Dabei geht es um den aktuell größten Bundeswehreinsatz, zu dessen Beginn niemand weiß, wann und wie er enden wird. Wie tief wird Deutschland in die Kriege, Kämpfe und Krisen in Syrien und im Irak verstrickt? Kann es zu einer Eskalation mit Russland kommen? Werden wieder Bundeswehrsoldaten sterben? Kommen die westlichen Armeen ohne Bodentruppen aus? Steigt die Terrorgefahr in Deutschland?
Parlamentsarmee wird die Bundeswehr genannt, weil - weitgehend einzigartig in der Welt - die letzte Entscheidung über einen Militäreinsatz nicht bei der Regierung, sondern beim Bundestag liegt. Nato-Partner macht das immer wieder nervös, weil sie fürchten, dass Deutschland zu lange brauche, bis die Armee losmarschieren kann.
Es geht aber alles ganz schnell: Erst am Dienstag bekommen die Volksvertreter den Entwurf der Regierung, tags darauf gibt es die erste Lesung im Bundestag. Schon am Freitag stimmen 445 von ihnen dafür, 145 dagegen und 7 enthalten sich.
Die kleine Opposition von Linken und Grünen hatte am Morgen noch die Verlängerung der Beratung beantragt. Ohne Erfolg. SPD-Verteidigungsexperte Rainer Arnold freut sich, dass damit der Verdacht beseitigt sei, der sogenannte deutsche Parlamentsvorbehalt könnte Einsätze verzögern. Die Parlamentarische Geschäftsführerin der Linken, Petra Sitte, klagt dagegen: «Wir wollen uns eben als Opposition nicht im Tornado-Tempo in den Krieg ziehen lassen.»
Britta Haßelmann, Parlamentarische Geschäftsführerin der Grünen, schimpft, die große Koalition nehme weder die Bundeswehr noch die Abgeordneten ernst. Union und SPD hätten mehr Widerstand befürchtet, wenn länger nachgedacht worden wäre. Vor allem von Sozialdemokraten, deren Parteichef Sigmar Gabriel in der nächsten Woche einen Parteitag bestehen müsse. Fast ein Sechstel der SPD-Abgeordneten stimmt dann auch mit Nein. Bei der Union sind es zwei Mitglieder. Drei Grünen- Politiker stimmen wiederum mit Ja, die Linken geschlossen dagegen.

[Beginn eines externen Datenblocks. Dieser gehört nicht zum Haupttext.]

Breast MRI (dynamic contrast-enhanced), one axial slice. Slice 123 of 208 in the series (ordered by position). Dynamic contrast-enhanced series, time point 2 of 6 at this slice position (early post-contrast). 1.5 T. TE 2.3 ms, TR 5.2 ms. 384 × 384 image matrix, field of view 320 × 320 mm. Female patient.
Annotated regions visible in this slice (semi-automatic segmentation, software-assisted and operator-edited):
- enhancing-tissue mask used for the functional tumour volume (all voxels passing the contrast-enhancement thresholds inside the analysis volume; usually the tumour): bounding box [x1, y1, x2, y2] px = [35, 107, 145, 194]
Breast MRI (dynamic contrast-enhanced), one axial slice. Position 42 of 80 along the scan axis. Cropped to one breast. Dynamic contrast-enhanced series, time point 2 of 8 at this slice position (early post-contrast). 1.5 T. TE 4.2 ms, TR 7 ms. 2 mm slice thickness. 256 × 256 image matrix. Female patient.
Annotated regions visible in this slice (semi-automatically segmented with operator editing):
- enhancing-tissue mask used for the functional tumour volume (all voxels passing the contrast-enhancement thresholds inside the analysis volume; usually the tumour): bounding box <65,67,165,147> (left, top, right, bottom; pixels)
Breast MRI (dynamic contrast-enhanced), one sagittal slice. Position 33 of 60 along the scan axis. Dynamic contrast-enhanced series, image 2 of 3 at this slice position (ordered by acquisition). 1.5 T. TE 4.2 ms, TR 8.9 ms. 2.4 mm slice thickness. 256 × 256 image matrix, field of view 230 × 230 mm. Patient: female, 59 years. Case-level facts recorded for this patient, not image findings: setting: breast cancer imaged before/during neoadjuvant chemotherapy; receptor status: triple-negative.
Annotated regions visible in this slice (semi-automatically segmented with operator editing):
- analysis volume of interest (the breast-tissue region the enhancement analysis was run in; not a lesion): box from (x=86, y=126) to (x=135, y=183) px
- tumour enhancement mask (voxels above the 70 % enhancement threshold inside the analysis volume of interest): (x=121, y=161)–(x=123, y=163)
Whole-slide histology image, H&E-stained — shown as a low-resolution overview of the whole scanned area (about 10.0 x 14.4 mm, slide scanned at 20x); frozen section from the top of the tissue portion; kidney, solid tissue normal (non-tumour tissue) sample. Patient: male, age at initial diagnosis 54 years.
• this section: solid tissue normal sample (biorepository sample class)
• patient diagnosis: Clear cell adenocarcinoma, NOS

Merkel ist anwesend, aber nicht als Rednerin vorgesehen. Was sie umtreibt, bleibt an diesem Tag verborgen. Auch sie muss vor Weihnachten noch einen Parteitag bewältigen. Die Union hat zwar kaum Probleme mit dem Syrien-Einsatz, aber dafür mit Merkels Kurs in der Flüchtlingskrise. Untrennbar mit dem Bürgerkrieg in Syrien verbunden.
Nun werden bald deutsche «Tornado»-Aufklärungsflieger über Syrien fliegen. Auch ein Tankflugzeug, das längere Angriffsoperationen ermöglichen soll. Die Fregatte «Augsburg» soll einen französischen Flugzeugträger schützen.
Redner von Union und SPD verweisen auf die zeitgleichen internationalen politischen Bemühungen um einen Waffenstillstand zwischen der Armee von Machthaber Baschar al-Assad und den anderen in Syrien kämpfenden Truppen, eine Übergangsregierung ohne Assad und um einen anschließenden Friedensprozess bei weiterem Kampf gegen den IS. Grüne und Linke beklagen, dass es kein spezielles Mandat der Vereinten Nationen für den Einsatz gibt.
Wagenknecht erinnert daran, dass auch 14 Jahre nach den Terroranschlägen auf die USA die islamistische Gewalt nicht bekämpft ist. Sie mahnt: «Sie bekämpfen den IS damit nicht, sondern machen ihn nur noch stärker.» Und: «Wollen Sie wirklich in einen Wettstreit treten, wer sich aufs Morden besser versteht?»
Das hält CDU-Mann Johann Wadephul für eine «schlimme Entgleisung». Wagenknecht ruft noch: «Bomben schaffen keinen Frieden.» Und Rainer Arnold entgegnet «Aufklärungsflieger sind kein Beitrag zum achtlosen Bombenkrieg.» Sie dienten vielmehr dazu, «präzise militärisch arbeiten zu können».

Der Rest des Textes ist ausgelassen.